For twenty-six-year-old Marta, group counselling is just a distraction from her dead-end job as a janitor and her serious vocation of smoking weed. She’s been living with depression, numbness, and apathy for years.
In a rare act of engagement, she helps Thomas, a fellow patient who can’t wash the dishes because of the man in his sink. When Thomas disappears shortly afterward, Marta feels compelled to find the person nobody else seems to care about.
Through a hard Nova Scotia winter, Marta embarks on a quest that takes her to doctors’ offices, psychiatric institutions and the darker side of Halifax, where the homeless—the “Crazytown people of Sanity City”—dwell.

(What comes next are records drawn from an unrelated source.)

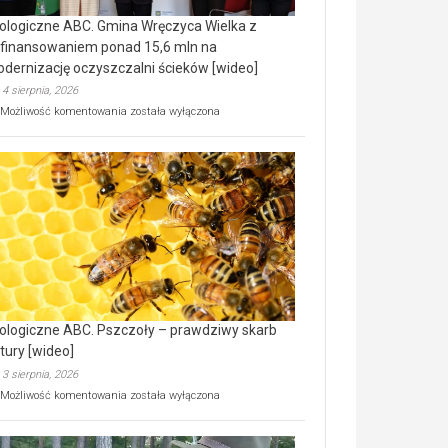
ologiczne ABC. Gmina Wręczyca Wielka z
finansowaniem ponad 15,6 mln na
dernizację oczyszczalni ścieków [wideo]
4 sierpnia, 2026
Ekologiczne
Możliwość komentowania
została wyłączona
ABC.
Gmina
Wręczyca
Wielka
z
dofinansowaniem
ponad
15,6
mln
na
modernizację
oczyszczalni
ścieków
ologiczne ABC. Pszczoły – prawdziwy skarb
[wideo]
tury [wideo]
3 sierpnia, 2026
Ekologiczne
Możliwość komentowania
została wyłączona
ABC.
Pszczoły
–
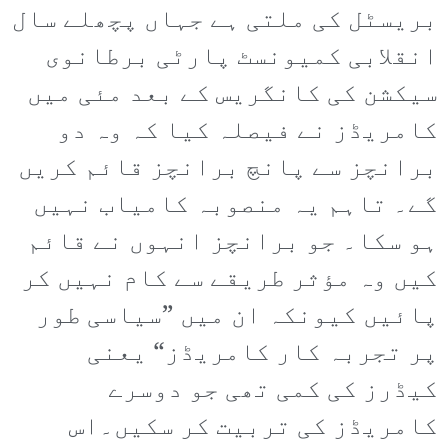
بریسٹل کی ملتی ہے جہاں پچھلے سال
انقلابی کمیونسٹ پارٹی برطانوی
سیکشن کی کانگریس کے بعد مئی میں
کامریڈز نے فیصلہ کیا کہ وہ دو
برانچز سے پانچ برانچز قائم کریں
گے۔ تاہم یہ منصوبہ کامیاب نہیں
ہو سکا۔ جو برانچز انہوں نے قائم
کیں وہ مؤثر طریقے سے کام نہیں کر
پائیں کیونکہ ان میں ”سیاسی طور
پر تجربہ کار کامریڈز“ یعنی
کیڈرز کی کمی تھی جو دوسرے
کامریڈز کی تربیت کر سکیں۔اس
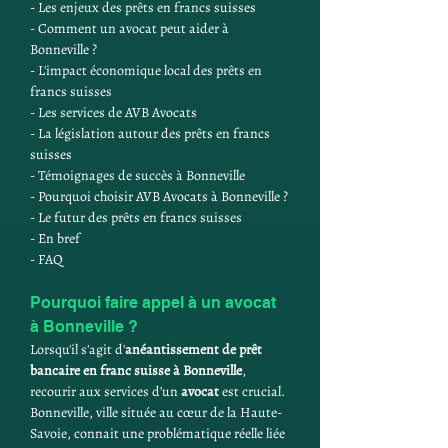
- Les enjeux des prêts en francs suisses
- Comment un avocat peut aider à 
Bonneville ?
- L'impact économique local des prêts en 
francs suisses
- Les services de AVB Avocats
- La législation autour des prêts en francs 
suisses
- Témoignages de succès à Bonneville
- Pourquoi choisir AVB Avocats à Bonneville ?
- Le futur des prêts en francs suisses
- En bref
- FAQ
Pourquoi faire appel à un avocat 
à Bonneville ?
Lorsqu'il s'agit d'
anéantissement de prêt 
bancaire en franc suisse à Bonneville
, 
recourir aux services d’un 
avocat
 est crucial. 
Bonneville, ville située au cœur de la Haute-
Savoie, connait une problématique réelle liée 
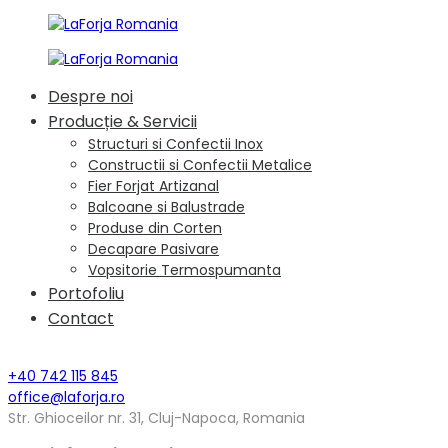
Despre noi
Producție & Servicii
Structuri si Confectii Inox
Constructii si Confectii Metalice
Fier Forjat Artizanal
Balcoane si Balustrade
Produse din Corten
Decapare Pasivare
Vopsitorie Termospumanta
Portofoliu
Contact
+40 742 115 845
office@laforja.ro
Str. Ghioceilor nr. 31, Cluj-Napoca, Romania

Is Thomas alive or lying dead under the snow? And is Marta really living or forever lost in the hypozone?
Gripping story about Marta who spins out of control at her mother's death. She moves through life using every drug possible and spends her life searching for a man who suffers the same mental curse as she, finally finding him in the end when their curse is revealed, alzheimers. The writing takes the reader through every painful thought, often quite profound, as she goes on her quest to find her fellow sufferer. Often dark and depressing but so accurately describes the quality of life of a homeless addict.
I just finished 'Window of Tolerance ' and thoroughly enjoyed it. The book is very well written, with an engaging plot and well crafted characters. I highly recommend this book.